Surviving, Sustaining, Becoming
This past year, I’ve had conversations with leaders who look at me, weary, and whisper, “We are tired, but we are still here.”
I feel that in my bones. I’ve known seasons where survival itself felt like victory. And I’ve learned that survival is not small—it is sacred.
Organizations are carrying so much right now. Funding streams are uncertain. Staff are stretched. Dreams sometimes feel deferred. And yet—the people remain. The work remains. The “why” refuses to let go.

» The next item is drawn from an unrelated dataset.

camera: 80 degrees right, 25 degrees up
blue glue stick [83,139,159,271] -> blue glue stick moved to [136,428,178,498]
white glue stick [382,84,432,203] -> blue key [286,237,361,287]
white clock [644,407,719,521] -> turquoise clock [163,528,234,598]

bell hooks once wrote: “To be truly visionary we have to root our imagination in our concrete reality while simultaneously imagining possibilities beyond that reality.” (hooks, 2000, p. 110). This is the balance of survival and sustainability. We must honor the reality of tight budgets and heavy hearts, and yet, we must also imagine what is possible beyond this moment.
At ashlove, LLC, I help organizations and leaders hold that balance:
To honor survival as holy ground.
To build practices of sustainability that draw not only on funding, but on community, clarity, and care.

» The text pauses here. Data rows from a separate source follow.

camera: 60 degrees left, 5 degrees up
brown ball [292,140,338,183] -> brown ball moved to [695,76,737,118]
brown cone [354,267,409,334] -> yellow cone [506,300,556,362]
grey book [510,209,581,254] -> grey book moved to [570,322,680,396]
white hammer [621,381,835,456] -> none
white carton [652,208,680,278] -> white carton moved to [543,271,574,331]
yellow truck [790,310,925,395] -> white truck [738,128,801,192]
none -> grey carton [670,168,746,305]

To keep imagination alive, so survival becomes the soil for growth—not the ceiling of what’s possible.
In my own life, when I’ve been in survival seasons, I’ve found small rituals help. Lighting a candle. Writing the names of people who hold me. Breathing. These practices remind me: I am more than what is pressing in.
For your organization, I invite you to ask:
What does survival look like right now, and how can we honor it?
What practices sustain not just the work, but the people doing it?
What possibility is trying to be born from this difficulty?
These times are heavy, yes. But they are also fertile. In the cracks of what feels impossible, new seeds are being sown.
May we honor the survival, nurture the sustaining, and lean toward the becoming.
References
hooks, b. (2000). Feminism is for everybody: Passionate politics. South End Press. 2015 Edition.